(Before-and-after change data)
[Start of section]

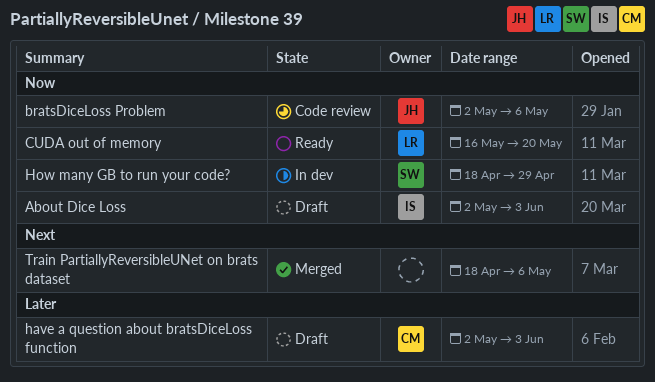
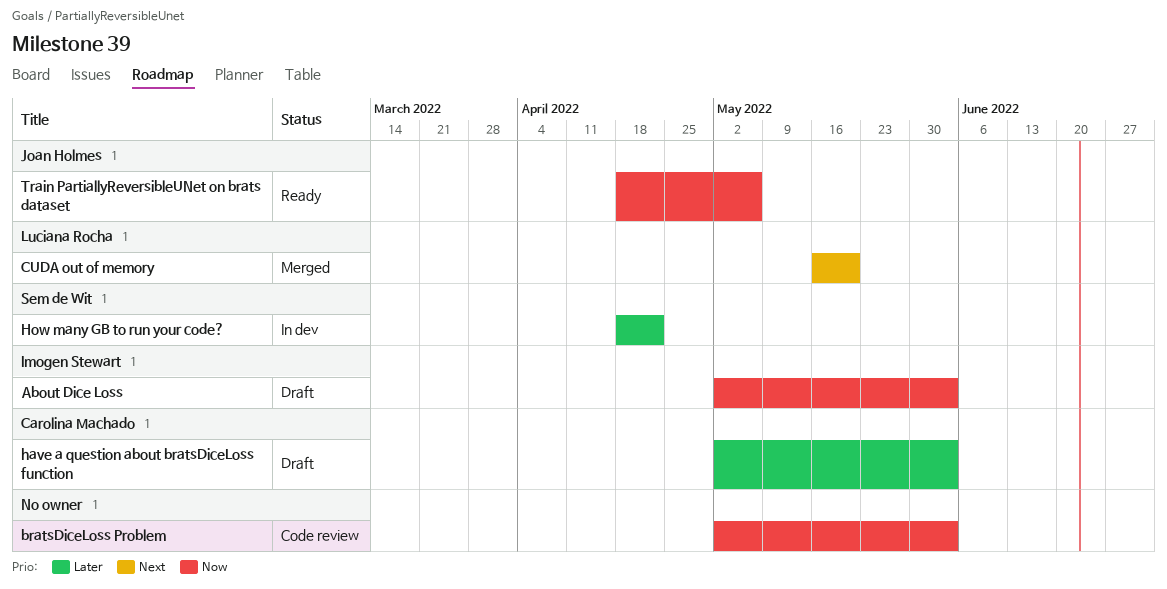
bratsDiceLoss Problem, owner: Joan Holmes -> none
bratsDiceLoss Problem, due: May 6 -> Jun 3
CUDA out of memory, status: Ready -> Merged
CUDA out of memory, priority: Now -> Next
How many GB to run your code?, priority: Now -> Later
How many GB to run your code?, due: Apr 29 -> Apr 22
Train PartiallyReversibleUNet on brats dataset, status: Merged -> Ready
Train PartiallyReversibleUNet on brats dataset, owner: none -> Joan Holmes
Train PartiallyReversibleUNet on brats dataset, priority: Next -> Now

[End of section]

◆ **Description of the task**
Verbatim reproduction of every entry is needed, with the images left out.

◆ **Task output**
bratsDiceLoss Problem, owner: Joan Holmes -> none
bratsDiceLoss Problem, due: May 6 -> Jun 3
CUDA out of memory, status: Ready -> Merged
CUDA out of memory, priority: Now -> Next
How many GB to run your code?, priority: Now -> Later
How many GB to run your code?, due: Apr 29 -> Apr 22
Train PartiallyReversibleUNet on brats dataset, status: Merged -> Ready
Train PartiallyReversibleUNet on brats dataset, owner: none -> Joan Holmes
Train PartiallyReversibleUNet on brats dataset, priority: Next -> Now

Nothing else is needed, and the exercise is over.